OFA—the direct descendant of those other OFAs, Obama for America and Organizing for America—has recently been drawing headlines and inspiring headaches. That’s because it’s an organization with multiple souls. On the one hand, OFA promises to finally do what the Obama team failed to four years ago: Engage and mobilize the campaign’s grassroots volunteer army into a potent force for fighting Republican obstructionism after the election. On the other hand, OFA itself is structured in a way that encapsulates much of what’s broken about our current politics: big-dollar donors trading money for access. Can OFA both exemplify our predicament and ameliorate it?
Last weekend, OFA drew scorching critiques from the editorial boards of the The Washington Post and the The New York Times. Both expressed understandable alarm over OFA’s funding structure: The plan is reportedly to raise half of the organization’s budget in donations of over $500,000, and to reward those donations with quarterly “advisory board” meetings between top donors and the president himself.

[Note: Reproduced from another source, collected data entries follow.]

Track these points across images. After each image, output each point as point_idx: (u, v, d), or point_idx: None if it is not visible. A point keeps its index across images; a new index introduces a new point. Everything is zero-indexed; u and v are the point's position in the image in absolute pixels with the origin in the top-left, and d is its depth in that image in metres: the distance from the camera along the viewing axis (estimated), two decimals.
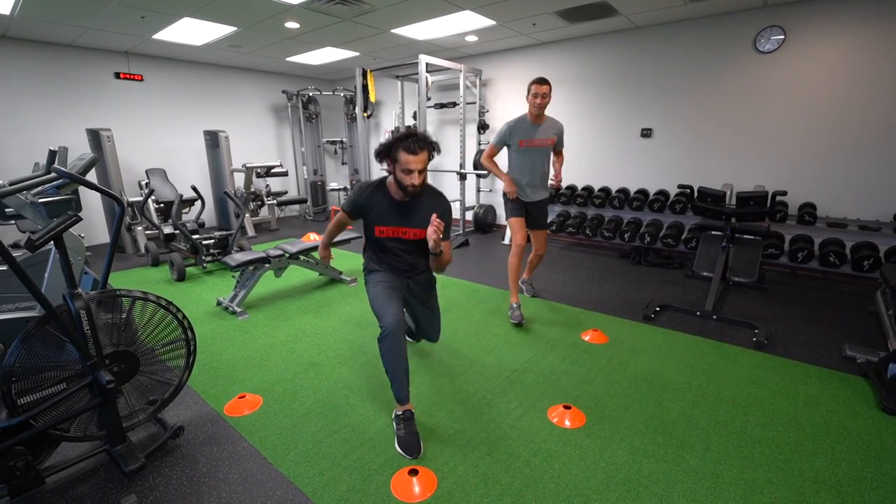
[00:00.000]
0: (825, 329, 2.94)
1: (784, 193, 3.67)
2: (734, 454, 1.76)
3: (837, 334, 2.86)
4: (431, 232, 1.81)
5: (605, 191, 5.07)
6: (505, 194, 3.09)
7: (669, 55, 4.59)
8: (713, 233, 3.67)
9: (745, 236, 3.50)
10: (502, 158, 3.16)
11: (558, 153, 3.15)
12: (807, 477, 1.64)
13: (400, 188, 1.88)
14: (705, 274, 3.59)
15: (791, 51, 3.96)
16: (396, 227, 1.98)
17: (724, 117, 4.40)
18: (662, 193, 4.69)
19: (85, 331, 1.52)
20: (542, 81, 2.80)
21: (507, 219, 3.14)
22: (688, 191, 4.17)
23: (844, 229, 3.79)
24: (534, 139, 2.94)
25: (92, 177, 4.98)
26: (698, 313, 3.14)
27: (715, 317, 3.08)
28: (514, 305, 3.04)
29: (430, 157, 1.86)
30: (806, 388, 2.23)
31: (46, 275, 2.12)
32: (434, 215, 1.81)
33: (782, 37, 3.97)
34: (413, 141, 1.79)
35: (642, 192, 4.81)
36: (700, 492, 1.57)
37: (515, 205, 3.08)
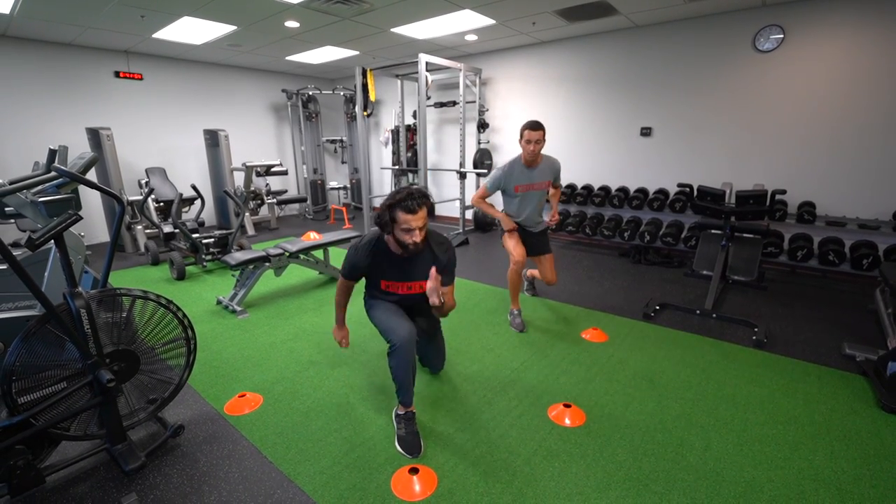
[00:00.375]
0: (824, 327, 2.95)
1: (783, 192, 3.66)
2: (734, 452, 1.77)
3: (837, 333, 2.86)
4: (431, 289, 1.75)
5: (605, 189, 5.07)
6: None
7: (669, 54, 4.59)
8: (713, 231, 3.68)
9: (745, 235, 3.50)
10: (496, 199, 2.99)
11: (555, 187, 2.99)
12: (806, 475, 1.65)
13: (400, 246, 1.83)
14: (705, 272, 3.60)
15: (790, 50, 3.96)
16: (401, 282, 1.95)
17: (724, 116, 4.40)
18: (662, 192, 4.69)
19: (85, 329, 1.53)
20: (534, 127, 2.59)
21: (501, 237, 2.95)
22: (687, 189, 4.17)
23: (843, 228, 3.80)
24: (530, 184, 2.78)
25: (92, 176, 4.97)
26: (698, 312, 3.14)
27: (714, 315, 3.08)
28: (515, 312, 2.99)
29: (429, 213, 1.80)
30: (805, 387, 2.23)
31: (46, 274, 2.11)
32: (433, 269, 1.75)
33: (781, 36, 3.97)
34: (411, 200, 1.72)
35: (642, 191, 4.81)
36: (700, 490, 1.58)
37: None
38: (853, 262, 3.54)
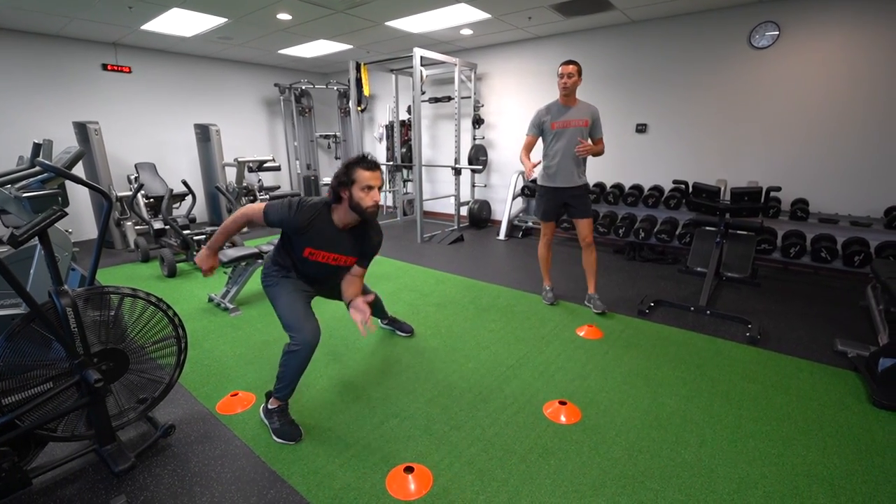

The Post said the group “should be renamed Paying for Access.” The Times called the funding structure “nothing more than a fancy way of setting a price for access to Mr. Obama.” (The White House pushed back on the report on Monday.)
Common Cause President Bob Edgar was at least as harsh, saying last week that the new OFA “apparently intends to extend and deepen the pay-to-play Washington culture that Barack Obama came to prominence pledging to end.”
As both papers noted, the Obama strategists (including Obama for America Campaign Manager-turned-Organizing for Action Chairman Jim Messina) behind OFA have particular financial flexibility because they’ve organized the group as a 501(c)(4) “social welfare group,” exempt from many requirements under our broken system of campaign finance law. That’s a system that the president has repeatedly recognized needs reform.
All of this invites charges of hypocrisy (always a tailor-made media storyline) and there have been plenty. But the Obama team is facing a challenge that doesn’t lend itself to clear-cut answers: How can you effectively do combat within the system as it exists, while also fighting to transform it? How do you plot a course that’s neither unilateral disarmament against the Right, nor surrender to Politics-As-Usual?